Matthieu 13, 1-23

La parabole du semeur

Pierre Bonnard

L’évangile selon saint Matthieu, p. 191s

Sur les six versets de la parabole, quatre décrivent l’échec des semailles ; ce fait statistique, commun aux trois synoptiques, fait apercevoir la pointe du récit. Dans le plan de Matthieu, on doit rapprocher ces trois échecs des récits précédents insistant sur la résistance rencontrée par Jésus au sein même de son peuple. En effet, le caractère commun à tous ces échecs, c’est qu’ils sont dus à un élément destructeur qui anéantit une germination qui avait bien commencé (les oiseaux, le soleil, les épines). L’accent ne porte pas tellement sur les terrains en eux-mêmes que sur l’anéantissement de la jeune plante par des forces contraires. Au niveau de la vie agricole palestinienne, rien n’était plus naturel, les champs se confondaient  avec les endroits incultes du sol. Mais, si le semeur est Jésus, ces échecs répétés ne contredisent-ils pas radicalement sa prétention à être revêtu de l’autorité messianique ? Peut-on mettre ensemble les deux idées d’autorité messianique et d’échec ? Telle est, semble-t-il, la question posée par le corps de la parabole ; les foules qui entendaient Jésus ne pouvaient pas se poser une question plus grave à son sujet, et il fallait qu’elles se la posent.

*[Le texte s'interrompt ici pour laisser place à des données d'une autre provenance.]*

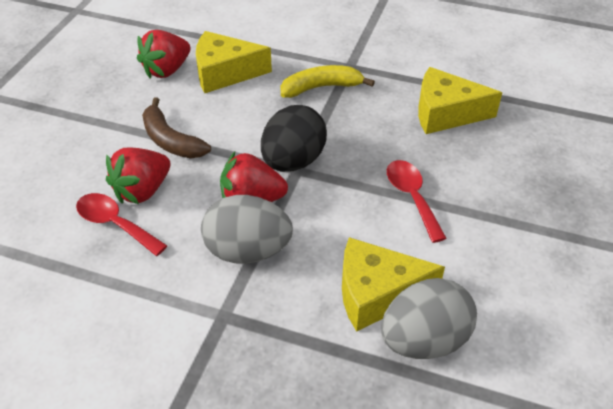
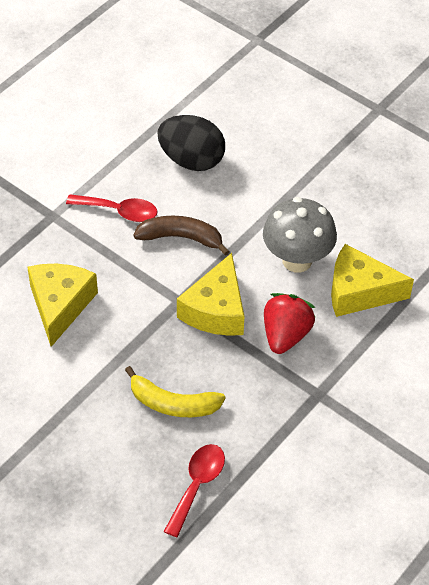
grey egg: 2 -> 0
grey mushroom: 0 -> 1
red strawberry: 3 -> 1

La réussite exceptionnelle racontée à la fin de la parabole n’a pas pour but de faire oublier les pertes sèches. Certes, au niveau de la vie palestinienne, un paysan pouvait se contenter d’un tel résultat. Mais au niveau des auditeurs de Jésus et surtout de Matthieu, comment accepter l’idée qu’il y aura une récolte, mais au travers de pertes considérables ?

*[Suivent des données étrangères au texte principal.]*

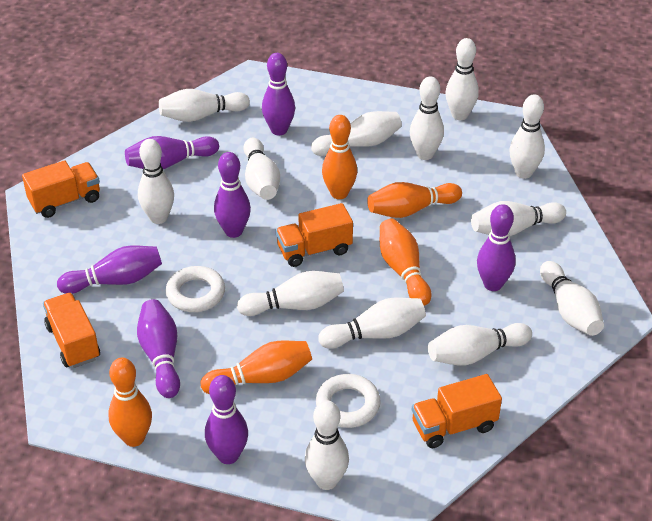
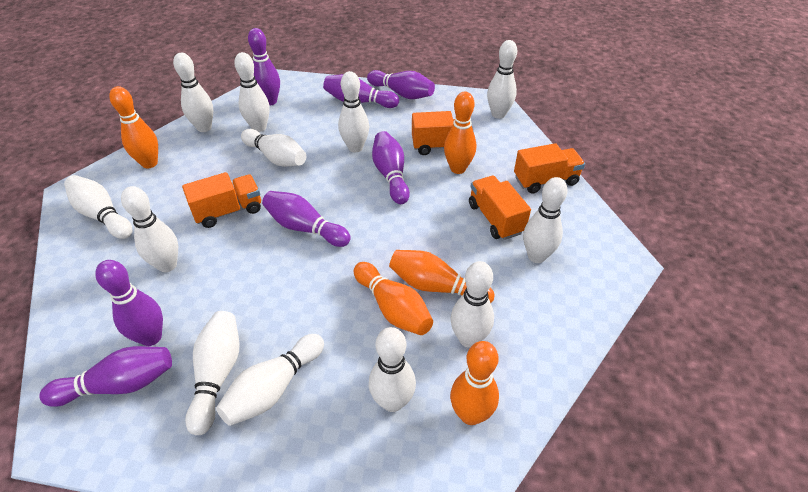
white bowling pin: 13 -> 12
white ring: 2 -> 0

Que devaient entendre les auditeurs de Matthieu ? Loin de supposer que la parabole était parfaitement claire, bien stupides seraient ceux qui ne la comprendrait pas, cette formule jette comme un défi aux auditeurs : vont-ils comprendre ce que la foi seule pourrait leur faire comprendre ? Sans d’abord nous préoccuper de l’explication que Matthieu nous donne de cette parabole, mais tenant compte du contexte narratif dans lequel Matthieu l’a placée, nous pourrions résumer la parabole en ces mots : tout comme le semeur palestinien fait son œuvre au travers de difficultés nombreuses, et le plus souvent victorieuses, le Règne de Dieu inauguré par Jésus ne s’établira qu’aux travers de nombreux et impressionnants échecs. Et c’est là, précisément, ce que, ni les pharisiens, ni les foules, ne pouvaient comprendre. L’accent principal ne porte donc pas sur l’éclatante victoire finale, malgré les échecs actuels, comme si ces échecs n’avaient guère d’importance, ni d’abord sur l’exhortation à bien recevoir la Parole, c’est-à-dire à croire, ni sur la manière dont chacun doit assurer par sa bonne volonté le résultat de la bonne nouvelle, ni sur l’idée que l’efficace des paroles de Jésus dépend des dispositions de ceux qui les écoutent, mais sur le fait que Jésus et le Royaume devait être étouffés avant la victoire de la fin des temps.